Green tea is a category as broad as white wine, and the quality varies drastically from standard supermarket boxes to the kind used in traditional Japanese tea ceremonies. That said, teas that are only made from leaves that have been steamed and roasted immediately after they are picked can be considered green.
Without further ado, here's a primer on seven types of green teas to know about.
Also known as Jade Dew to those in the trade, gyokuro is a type of shaded green tea. (This means the gyokuro tea bushes are covered with a cloth or screen, shielding it from the hot sun for the three weeks it has to grow.) By limiting the amount of light, the generation of catechins from amino acids is suppressed, resulting in a tea that is smooth, light and with a surprising amount of depth.

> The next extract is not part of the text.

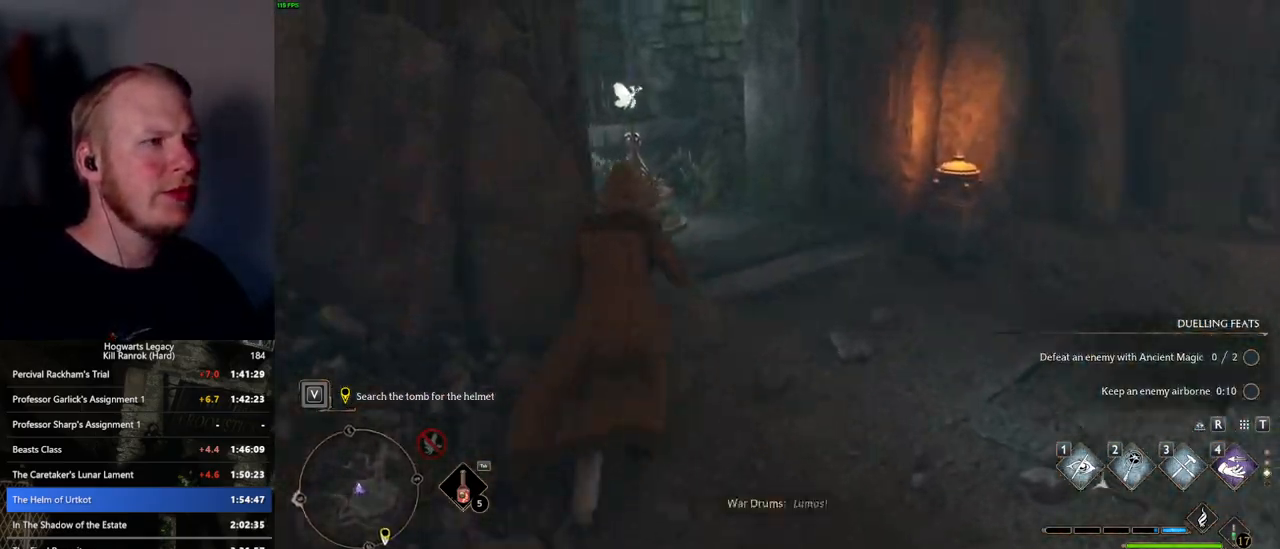
{"keys": ["d", "w"], "mouse": [], "events": [[234, "d", "down"], [284, "w", "up"], [484, "w", "down"]]}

Its name gives us a hint as to what this green tea is made with; genmaicha literally translates to "brown rice tea.” Unprocessed brown rice is first soaked and steamed before getting roasted, popped and mixed with a type of green tea—typically sencha—at a 50:50 ratio. The final product is a deliciously toasty, nutty full-bodied tea that's a touch on the savory side.

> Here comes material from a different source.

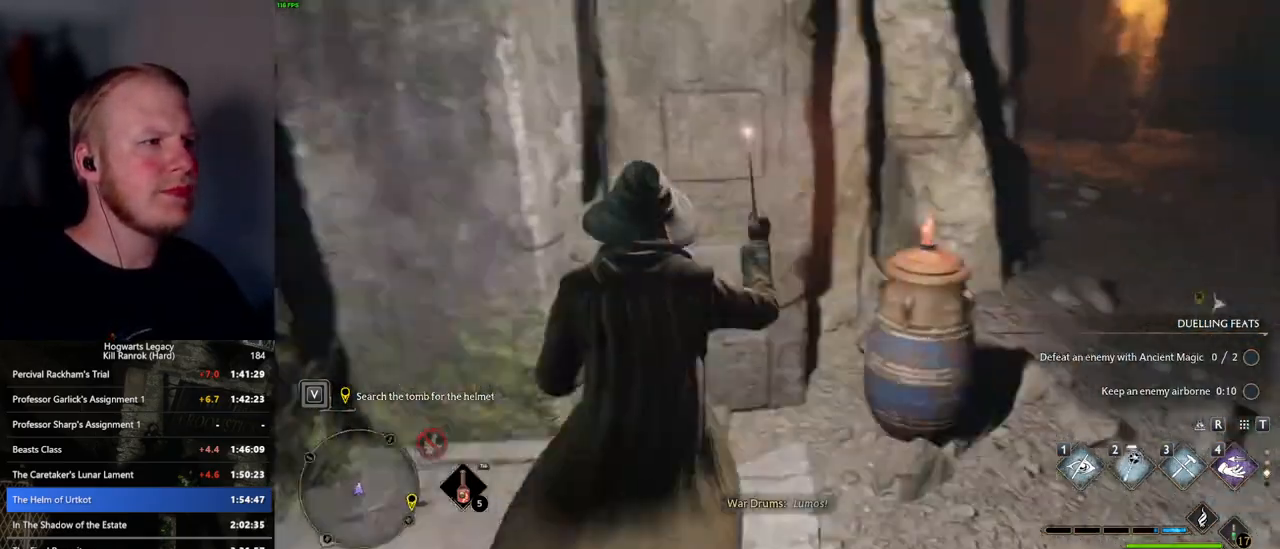
{"keys": ["d", "w"], "mouse": [], "events": []}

If you're presented with a cup of green tea at your regular sushi hangout, chances are you're getting sencha. The popular Japanese green tea is prepared by infusing processed whole green tea leaves in hot water (158˚ to 167˚F, never boiling).
Green tea may have found its calling in Japan but it's worth noting that the origins of green tea can be traced back to China. While the Chinese seem to favor fermented teas such as pu-erh and oolong over the fresh, fruity greens, the country is home to some truly exceptional green teas; the biluochun is one example. Grown in the Dongting mountain region near Lake Tai, Jiangsu, the biluochun—which translates to "green snail spring”—is named for the shape it is rolled into: a tight spiral resembling the shell of a snail.
This type of green tea is often confused for a genmaicha, as both teas exhibit beautifully toasty, caramelly notes. But unlike the genmaicha, which is made with roasted brown rice combined with a green tea like sencha, hōjicha is prepared by toasting the tea leaves themselves.
It is said that the tea was born from humble beginnings; tea merchants in Kyoto were looking for a way to make use of old green tea leaves and one thought to roast them over charcoal, which resulted in a toasty, mellow tea that pairs exceptionally with both savory and sweet dishes.
Another product of China, Longjing, which literally translates to "dragon well," is said to have been named after the eponymous well located near Longjing village, where the tea originated from. The tremendously popular tea was granted the status of imperial tea during the Qing dynasty, and continues to be one of the most sought-after teas in China. Quality Longjing teas are expected to be tender, whole and uniform, yielding a mild and sweet flavor with underlying notes of chestnut.
Though this green tea requires no introduction—and the fact that we've had the liberty of consuming it in pastries, cookies and ice creams—we don't know much about where it comes from. Matcha is made from the same shade-grown tea leaves that are used to make gyokuro. The leaves are grown in the shade for three weeks before getting picked; their veins and stems are then meticulously removed and then steamed, roasted and stoneground up into a powder. (That said, if you come across bags of tea leaves masquerading as matcha, run.)